**Records for this task**
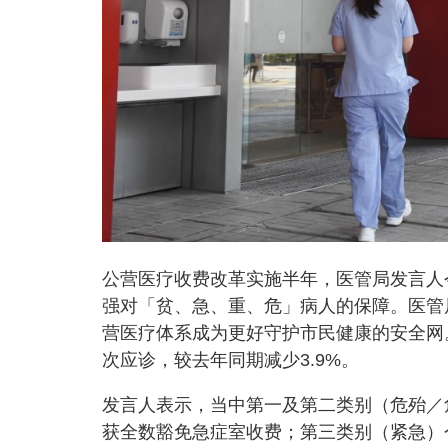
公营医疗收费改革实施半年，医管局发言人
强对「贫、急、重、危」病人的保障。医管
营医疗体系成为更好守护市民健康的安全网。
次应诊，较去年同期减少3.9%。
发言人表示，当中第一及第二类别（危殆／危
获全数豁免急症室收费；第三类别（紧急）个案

==

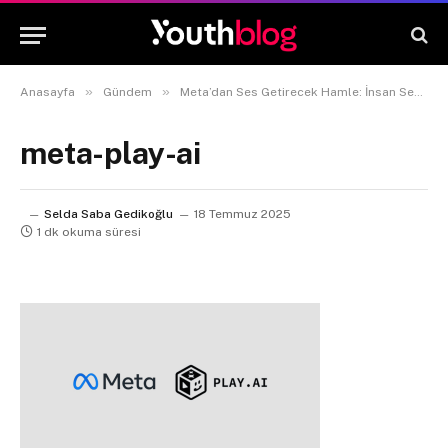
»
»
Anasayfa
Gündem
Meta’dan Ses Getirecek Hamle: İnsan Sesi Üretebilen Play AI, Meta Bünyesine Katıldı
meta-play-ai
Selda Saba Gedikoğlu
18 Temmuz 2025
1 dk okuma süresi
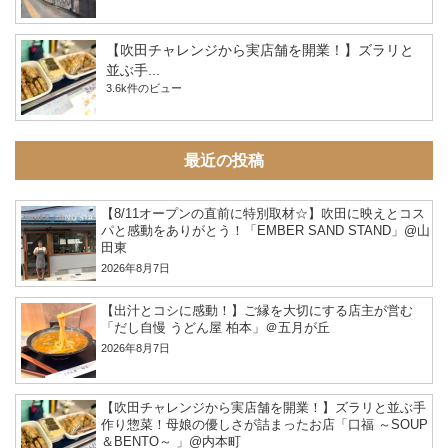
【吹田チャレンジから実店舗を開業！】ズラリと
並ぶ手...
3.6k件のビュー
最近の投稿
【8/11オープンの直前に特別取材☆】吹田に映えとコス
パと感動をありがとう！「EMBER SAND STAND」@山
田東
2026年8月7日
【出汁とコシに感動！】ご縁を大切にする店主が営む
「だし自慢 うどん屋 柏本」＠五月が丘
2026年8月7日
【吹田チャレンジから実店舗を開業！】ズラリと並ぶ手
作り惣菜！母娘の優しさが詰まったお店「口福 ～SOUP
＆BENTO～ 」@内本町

**What needs to be done**
Only the lines above starting with the one with "营医疗体系成为更好守护市民健康的安全网。" and going through the one with "获全数豁免急症室收费；第三类别（紧急）个案" are to be copied, word for word and with both ends kept.

**Expected output**
营医疗体系成为更好守护市民健康的安全网。
次应诊，较去年同期减少3.9%。
发言人表示，当中第一及第二类别（危殆／危
获全数豁免急症室收费；第三类别（紧急）个案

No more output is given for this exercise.